Nader is the Honorary President of the Brazilian Society for the Progress of Science (SBPC), which he chaired for nine years.
MARCO LUCCHESI
Culture: a project for unity
He is currently the President of the Brazilian Academy of Letters (ABL) and Full Professor of Comparative Literature at the Federal University of Rio de Janeiro (UFRJ).
He graduated in History from the Federal Fluminense University (UFF); received the titles of Master and Doctor in Science of Literature from UFRJ. He holds a Post-Doctorate in Philosophy of Renaissance from the University of Cologne, in Germany.
He was Visiting Professor at Fiocruz and at several univerities in Europe and Latin America. Lucchesi received the titles of Doctor Honoris Causa from Tibiscus University, in Timisoara, (2016) and from Aurel Vlaicu University of Arad, both in Romania.

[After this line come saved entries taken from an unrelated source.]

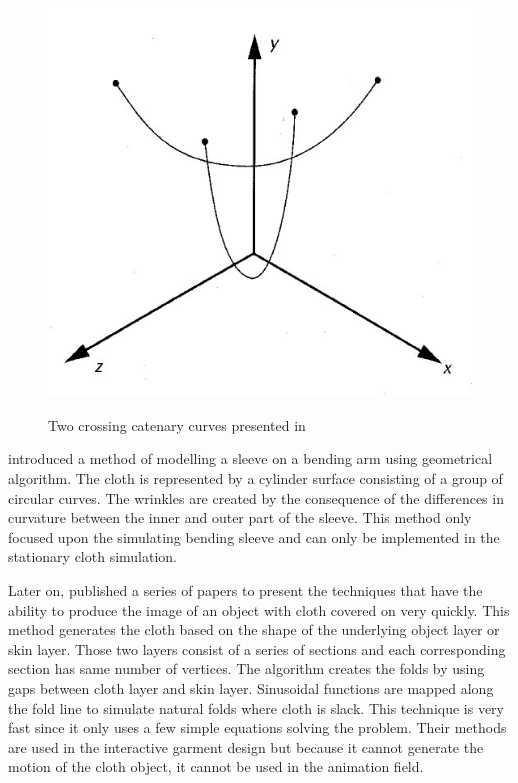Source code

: \begin{figure}[ht]
    \centering
	\includegraphics[width=0.7\columnwidth]{../images/weil1986}\\[1cm]
    \caption{Two crossing catenary curves presented in \cite{Weil:1986}}
    \label{figure:weil}
\end{figure}

\cite{agui1990} introduced a method of modelling a sleeve on a bending arm using geometrical algorithm. The cloth is represented by a cylinder surface consisting of a group of circular curves. The wrinkles are created by the consequence of the differences in curvature between the inner and outer part of the sleeve. This method only focused upon the simulating bending sleeve and can only be implemented in the stationary cloth simulation. 

Later on, \cite{Hinds1990} published a series of papers to present the techniques that have the ability to produce the image of an object with cloth covered on very quickly. This method generates the cloth based on the shape of the underlying object layer or skin layer. Those two layers consist of a series of sections and each corresponding section has same number of vertices. The algorithm creates the folds by using gaps between cloth layer and skin layer. Sinusoidal functions are mapped along the fold line to simulate natural folds where cloth is slack. This technique is very fast since it only uses a few simple equations solving the problem. Their methods are used in the interactive garment design but because it cannot generate the motion of the cloth object, it cannot be used in the animation field.

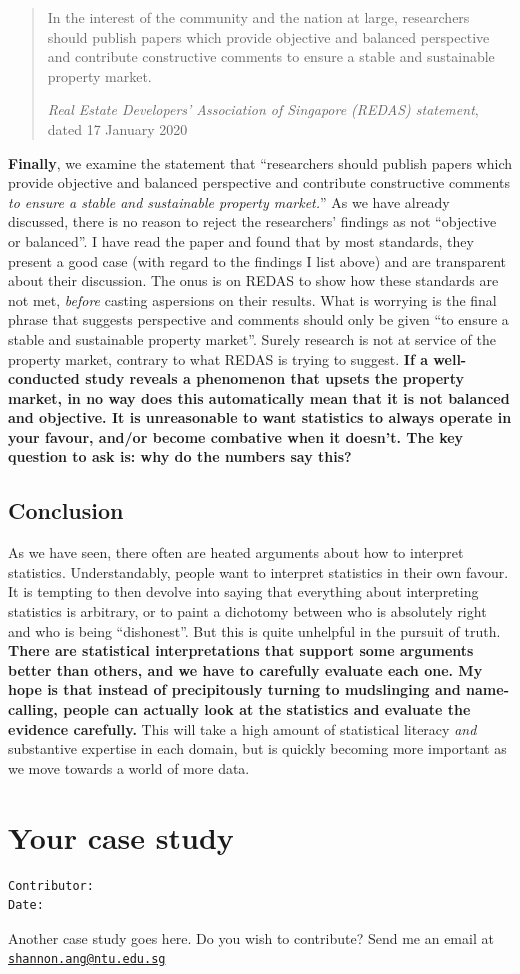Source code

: \documentclass[openany]{book}
\begin{document}
\begin{quote}
In the interest of the community and the nation at large, researchers
should publish papers which provide objective and balanced perspective
and contribute constructive comments to ensure a stable and sustainable
property market.

\emph{Real Estate Developers' Association of Singapore (REDAS)
statement}, dated 17 January 2020
\end{quote}

\textbf{Finally}, we examine the statement that ``researchers should
publish papers which provide objective and balanced perspective and
contribute constructive comments \emph{to ensure a stable and
sustainable property market.}'' As we have already discussed, there is
no reason to reject the researchers' findings as not ``objective or
balanced''. I have read the paper and found that by most standards, they
present a good case (with regard to the findings I list above) and are
transparent about their discussion. The onus is on REDAS to show how
these standards are not met, \emph{before} casting aspersions on their
results. What is worrying is the final phrase that suggests perspective
and comments should only be given ``to ensure a stable and sustainable
property market''. Surely research is not at service of the property
market, contrary to what REDAS is trying to suggest. \textbf{If a
well-conducted study reveals a phenomenon that upsets the property
market, in no way does this automatically mean that it is not balanced
and objective. It is unreasonable to want statistics to always operate
in your favour, and/or become combative when it doesn't. The key
question to ask is: why do the numbers say this?}

\section{Conclusion}\label{conclusion-4}

As we have seen, there often are heated arguments about how to interpret
statistics. Understandably, people want to interpret statistics in their
own favour. It is tempting to then devolve into saying that everything
about interpreting statistics is arbitrary, or to paint a dichotomy
between who is absolutely right and who is being ``dishonest''. But this
is quite unhelpful in the pursuit of truth. \textbf{There are
statistical interpretations that support some arguments better than
others, and we have to carefully evaluate each one. My hope is that
instead of precipitously turning to mudslinging and name-calling, people
can actually look at the statistics and evaluate the evidence
carefully.} This will take a high amount of statistical literacy
\emph{and} substantive expertise in each domain, but is quickly becoming
more important as we move towards a world of more data.

\chapter{Your case study}\label{case3}

\begin{verbatim}
Contributor: 
Date: 
\end{verbatim}

Another case study goes here. Do you wish to contribute? Send me an
email at
\href{mailto:shannon.ang@ntu.edu.sg}{\nolinkurl{shannon.ang@ntu.edu.sg}}


\end{document}
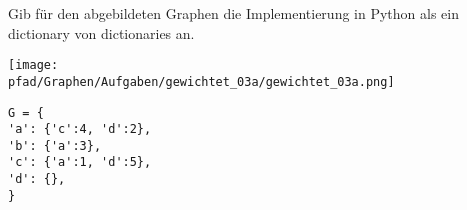 ﻿\question[4]
Gib für den abgebildeten Graphen die Implementierung in Python als
ein dictionary von dictionaries an.

\texttt{[image: \\pfad/Graphen/Aufgaben/gewichtet\_03a/gewichtet\_03a.png]}
\begin{solutionbox}{5cm}
\begin{lstlisting}
G = {
'a': {'c':4, 'd':2},
'b': {'a':3},
'c': {'a':1, 'd':5},
'd': {},
}
\end{lstlisting}
\end{solutionbox}
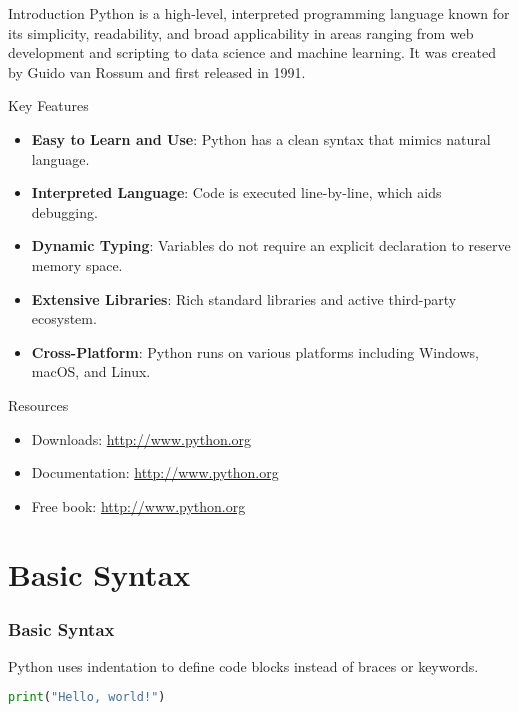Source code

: \begin{frame}{Introduction}
Python is a high-level, interpreted programming language known for its simplicity, readability, and broad applicability in areas ranging from web development and scripting to data science and machine learning. It was created by Guido van Rossum and first released in 1991.
\end{frame}


\begin{frame}[allowframebreaks]{Key Features}
\begin{itemize}
\item \textbf{Easy to Learn and Use}: Python has a clean syntax that mimics natural language.
\item \textbf{Interpreted Language}: Code is executed line-by-line, which aids debugging.
\item \textbf{Dynamic Typing}: Variables do not require an explicit declaration to reserve memory space.
\item \textbf{Extensive Libraries}: Rich standard libraries and active third-party ecosystem.
\item \textbf{Cross-Platform}: Python runs on various platforms including Windows, macOS, and Linux.
\end{itemize}
\end{frame}



\begin{frame}{Resources}
\begin{itemize}
\item
Downloads:
\url{http://www.python.org}
\item
Documentation:
\url{http://www.python.org}
\item Free book:
\url{http://www.python.org}
\end{itemize}
\end{frame}



\section{Basic Syntax}
\begin{frame}[plain]
\sectionpage
\end{frame}


\begin{frame}[fragile]
\frametitle{Basic Syntax}
Python uses indentation to define code blocks instead of braces or keywords.

\begin{lstlisting}[language=python]
print("Hello, world!")
\end{lstlisting}
\end{frame}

His performance in defense of human rights is notorious, as is his constant presence in communities and prisons in Rio, through literary and educational projects.
He gave lectures in Brazil and in several universities around the world. He also stood out within the General Library Research and Publishing Coordination sector and was a member of the National Council for Cultural Policy of the Ministry of Culture.
He is part of several institutions, such as the Lisbon Science Academy; Brazilian Historical and Geographic Institute; Accademia Lucchese di Scienze, Lettere e Arti; Academia Paraguaya de la Lengua Española; Brazilian Society of Geography; among many others.
He is a columnist for several newspapers and magazines. He was responsible for the great exhibition “National Library 200 years: a defense of the infinite”, curator of the exhibition: “Rio de Janeiro 450 years, a History of the Future” and with the exhibition: Soul of the World : Leonardo 500 years.